**What is expected**
Of the entries below, return exactly those lines that fall between the one containing "### 나의 MOMO 페이지" and the one containing "### Aboutus 페이지", the two end lines included.

**Data extract**
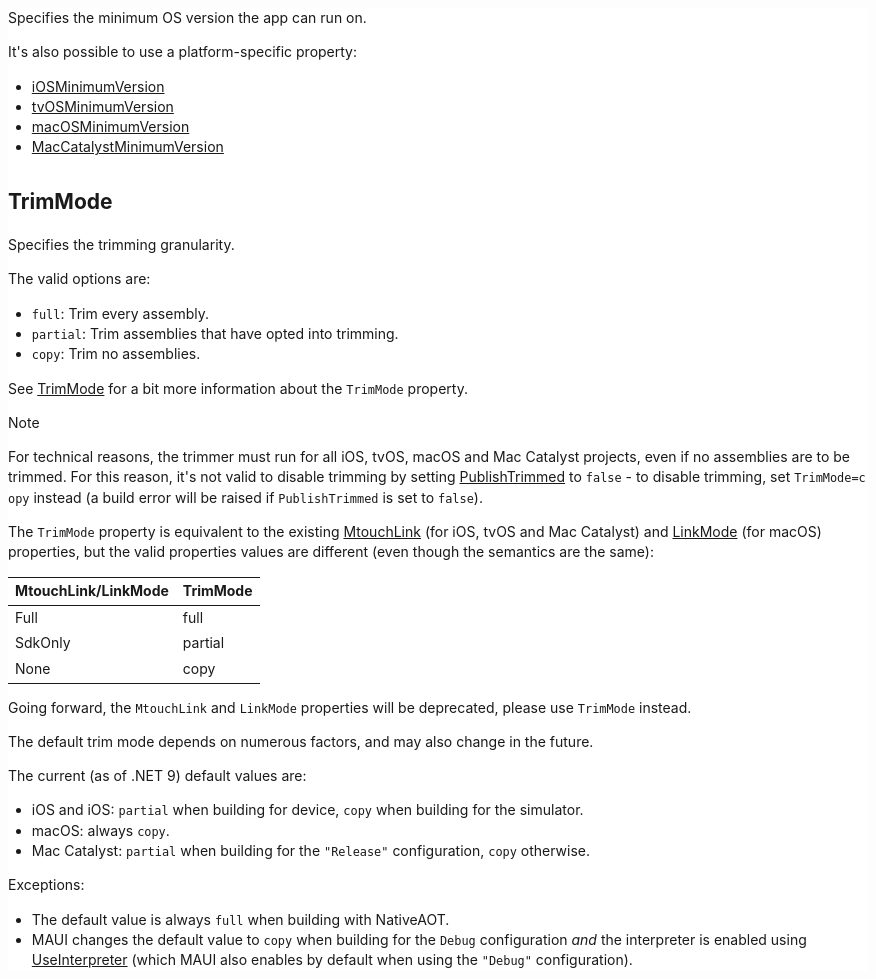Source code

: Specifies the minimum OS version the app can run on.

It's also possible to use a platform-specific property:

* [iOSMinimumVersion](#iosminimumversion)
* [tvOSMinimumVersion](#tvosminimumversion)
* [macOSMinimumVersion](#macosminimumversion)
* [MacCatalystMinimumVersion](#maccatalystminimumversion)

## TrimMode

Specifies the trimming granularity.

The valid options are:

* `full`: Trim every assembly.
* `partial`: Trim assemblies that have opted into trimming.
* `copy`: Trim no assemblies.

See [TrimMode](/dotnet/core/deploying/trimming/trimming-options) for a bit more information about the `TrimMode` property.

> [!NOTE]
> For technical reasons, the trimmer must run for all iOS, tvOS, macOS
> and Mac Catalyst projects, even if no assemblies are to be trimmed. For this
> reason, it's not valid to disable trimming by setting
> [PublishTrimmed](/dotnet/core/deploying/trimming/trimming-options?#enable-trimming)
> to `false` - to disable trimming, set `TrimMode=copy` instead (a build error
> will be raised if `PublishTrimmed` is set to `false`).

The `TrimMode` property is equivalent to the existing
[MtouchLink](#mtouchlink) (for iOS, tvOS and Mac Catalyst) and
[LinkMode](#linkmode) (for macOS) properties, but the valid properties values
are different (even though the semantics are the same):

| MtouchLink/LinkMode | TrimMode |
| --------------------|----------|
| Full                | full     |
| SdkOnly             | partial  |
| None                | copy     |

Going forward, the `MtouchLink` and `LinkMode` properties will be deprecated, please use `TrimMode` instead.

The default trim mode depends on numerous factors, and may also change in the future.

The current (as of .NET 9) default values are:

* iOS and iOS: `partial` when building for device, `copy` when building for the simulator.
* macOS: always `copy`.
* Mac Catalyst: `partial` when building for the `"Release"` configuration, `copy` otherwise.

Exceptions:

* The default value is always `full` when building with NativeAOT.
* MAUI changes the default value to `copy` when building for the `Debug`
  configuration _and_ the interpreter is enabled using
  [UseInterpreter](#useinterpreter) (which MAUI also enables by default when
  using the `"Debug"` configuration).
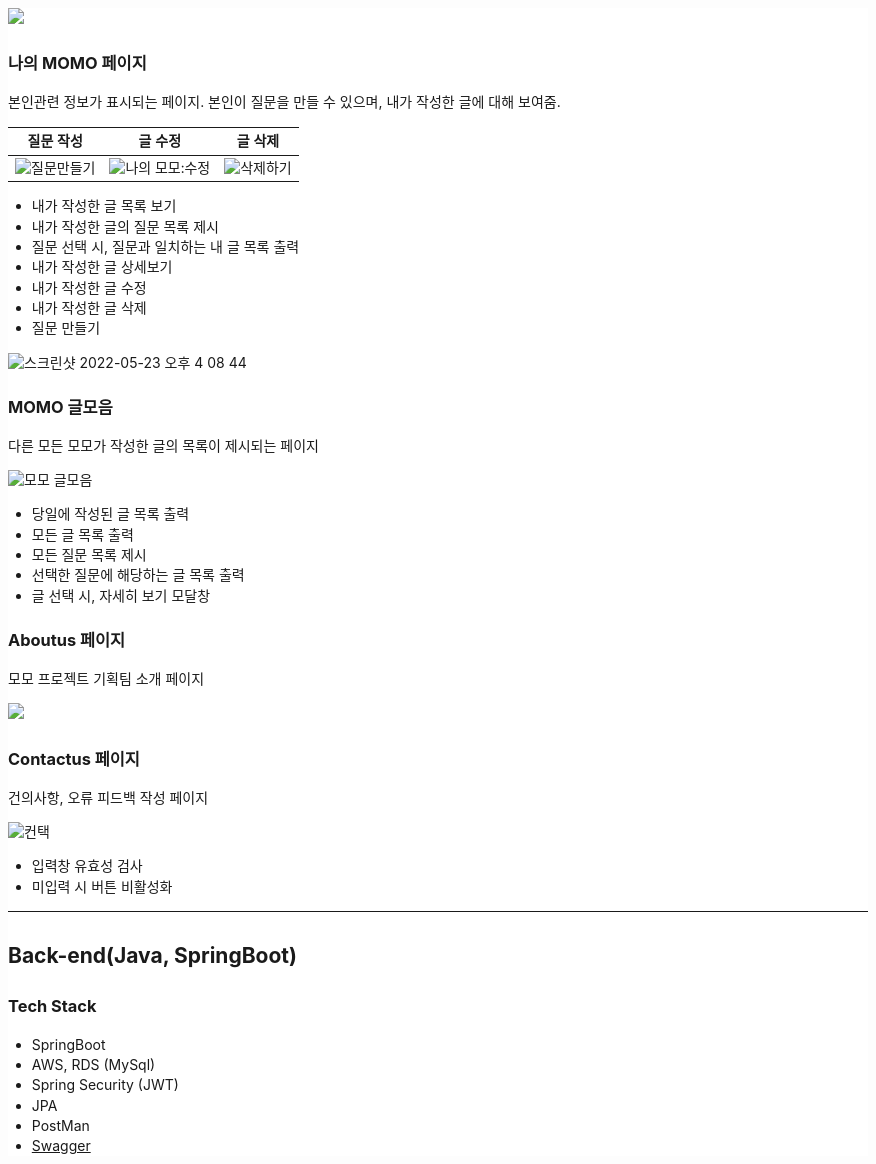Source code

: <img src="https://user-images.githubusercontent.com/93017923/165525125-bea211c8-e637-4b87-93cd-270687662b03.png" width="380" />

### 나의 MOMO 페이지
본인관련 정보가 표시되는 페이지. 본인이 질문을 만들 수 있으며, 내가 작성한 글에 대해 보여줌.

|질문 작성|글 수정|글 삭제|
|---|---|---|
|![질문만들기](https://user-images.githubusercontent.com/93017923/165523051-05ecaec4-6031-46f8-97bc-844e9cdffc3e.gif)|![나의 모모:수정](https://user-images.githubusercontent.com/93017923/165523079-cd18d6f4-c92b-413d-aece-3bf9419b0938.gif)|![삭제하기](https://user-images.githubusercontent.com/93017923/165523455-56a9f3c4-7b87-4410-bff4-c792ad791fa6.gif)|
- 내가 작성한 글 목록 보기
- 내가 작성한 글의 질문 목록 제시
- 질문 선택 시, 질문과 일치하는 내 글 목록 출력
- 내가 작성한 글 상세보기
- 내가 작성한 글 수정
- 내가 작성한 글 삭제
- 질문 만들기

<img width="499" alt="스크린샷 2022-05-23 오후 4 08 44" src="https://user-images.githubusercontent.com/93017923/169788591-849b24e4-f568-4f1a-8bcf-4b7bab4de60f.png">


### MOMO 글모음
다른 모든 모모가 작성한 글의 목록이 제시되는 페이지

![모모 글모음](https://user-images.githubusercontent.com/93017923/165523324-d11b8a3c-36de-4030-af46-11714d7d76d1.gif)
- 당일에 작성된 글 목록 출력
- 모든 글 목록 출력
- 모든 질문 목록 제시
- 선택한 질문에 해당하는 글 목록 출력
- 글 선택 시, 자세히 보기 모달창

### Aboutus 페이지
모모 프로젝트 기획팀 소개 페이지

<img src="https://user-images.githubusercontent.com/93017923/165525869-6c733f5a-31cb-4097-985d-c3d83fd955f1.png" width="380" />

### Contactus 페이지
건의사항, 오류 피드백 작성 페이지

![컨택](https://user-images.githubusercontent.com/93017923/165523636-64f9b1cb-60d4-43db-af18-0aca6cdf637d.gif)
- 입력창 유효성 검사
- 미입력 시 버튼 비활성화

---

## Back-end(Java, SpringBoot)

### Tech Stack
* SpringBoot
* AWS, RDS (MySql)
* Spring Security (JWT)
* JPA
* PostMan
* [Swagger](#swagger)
* * *
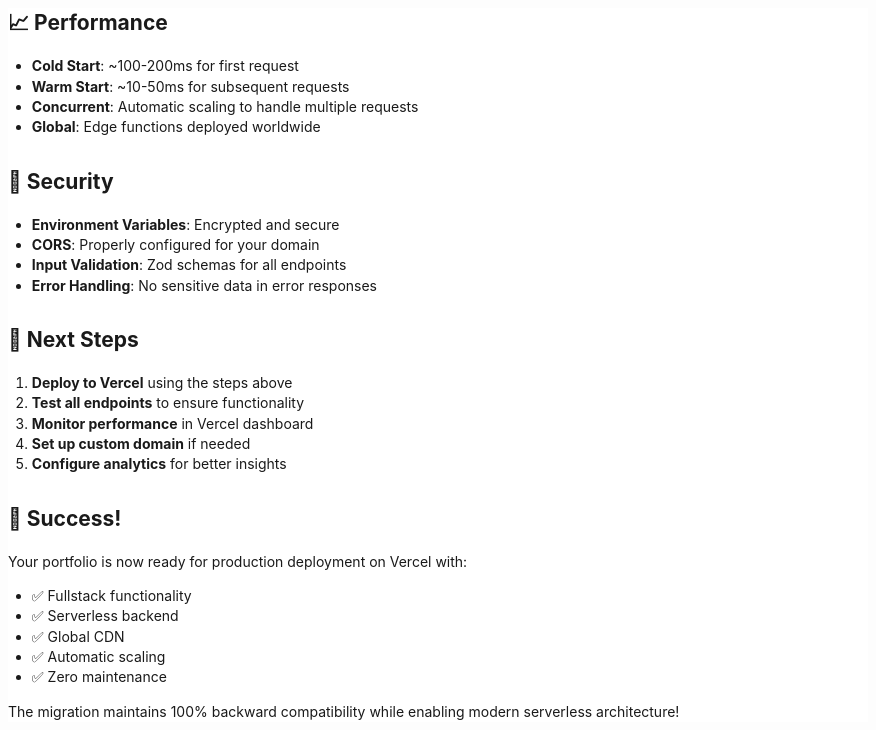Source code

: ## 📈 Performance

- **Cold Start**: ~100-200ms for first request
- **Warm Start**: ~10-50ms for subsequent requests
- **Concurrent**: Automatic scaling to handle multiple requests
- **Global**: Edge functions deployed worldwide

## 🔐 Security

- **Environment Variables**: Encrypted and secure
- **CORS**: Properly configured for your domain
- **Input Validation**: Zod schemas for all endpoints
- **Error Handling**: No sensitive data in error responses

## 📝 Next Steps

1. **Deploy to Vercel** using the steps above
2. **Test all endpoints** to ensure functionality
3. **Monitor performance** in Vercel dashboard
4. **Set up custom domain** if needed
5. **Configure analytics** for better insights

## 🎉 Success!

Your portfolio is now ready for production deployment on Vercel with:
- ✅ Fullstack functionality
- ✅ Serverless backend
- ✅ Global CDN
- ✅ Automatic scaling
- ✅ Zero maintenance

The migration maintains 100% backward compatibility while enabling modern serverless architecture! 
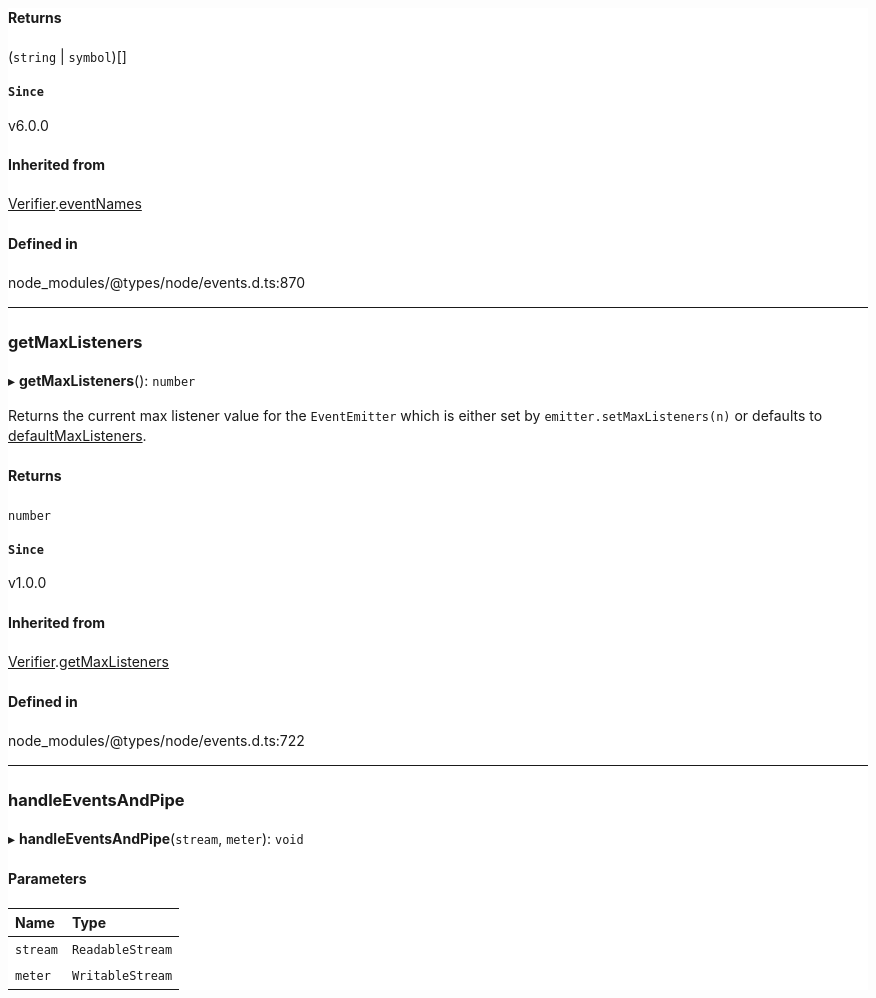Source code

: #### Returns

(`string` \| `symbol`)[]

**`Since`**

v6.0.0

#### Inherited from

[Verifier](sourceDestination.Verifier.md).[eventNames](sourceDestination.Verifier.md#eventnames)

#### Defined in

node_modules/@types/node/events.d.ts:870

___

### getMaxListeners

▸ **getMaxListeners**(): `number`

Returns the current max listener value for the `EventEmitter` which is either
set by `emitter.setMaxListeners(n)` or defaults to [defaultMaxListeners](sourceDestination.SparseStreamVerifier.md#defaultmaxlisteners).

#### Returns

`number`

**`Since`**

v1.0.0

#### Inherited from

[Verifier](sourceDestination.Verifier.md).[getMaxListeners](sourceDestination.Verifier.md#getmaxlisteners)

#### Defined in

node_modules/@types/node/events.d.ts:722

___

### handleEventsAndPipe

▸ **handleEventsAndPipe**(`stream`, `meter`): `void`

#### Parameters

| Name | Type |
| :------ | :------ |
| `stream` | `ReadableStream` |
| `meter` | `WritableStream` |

**Solution for this problem**
### 나의 MOMO 페이지
본인관련 정보가 표시되는 페이지. 본인이 질문을 만들 수 있으며, 내가 작성한 글에 대해 보여줌.

|질문 작성|글 수정|글 삭제|
|---|---|---|
|![질문만들기](https://user-images.githubusercontent.com/93017923/165523051-05ecaec4-6031-46f8-97bc-844e9cdffc3e.gif)|![나의 모모:수정](https://user-images.githubusercontent.com/93017923/165523079-cd18d6f4-c92b-413d-aece-3bf9419b0938.gif)|![삭제하기](https://user-images.githubusercontent.com/93017923/165523455-56a9f3c4-7b87-4410-bff4-c792ad791fa6.gif)|
- 내가 작성한 글 목록 보기
- 내가 작성한 글의 질문 목록 제시
- 질문 선택 시, 질문과 일치하는 내 글 목록 출력
- 내가 작성한 글 상세보기
- 내가 작성한 글 수정
- 내가 작성한 글 삭제
- 질문 만들기

<img width="499" alt="스크린샷 2022-05-23 오후 4 08 44" src="https://user-images.githubusercontent.com/93017923/169788591-849b24e4-f568-4f1a-8bcf-4b7bab4de60f.png">


### MOMO 글모음
다른 모든 모모가 작성한 글의 목록이 제시되는 페이지

![모모 글모음](https://user-images.githubusercontent.com/93017923/165523324-d11b8a3c-36de-4030-af46-11714d7d76d1.gif)
- 당일에 작성된 글 목록 출력
- 모든 글 목록 출력
- 모든 질문 목록 제시
- 선택한 질문에 해당하는 글 목록 출력
- 글 선택 시, 자세히 보기 모달창

### Aboutus 페이지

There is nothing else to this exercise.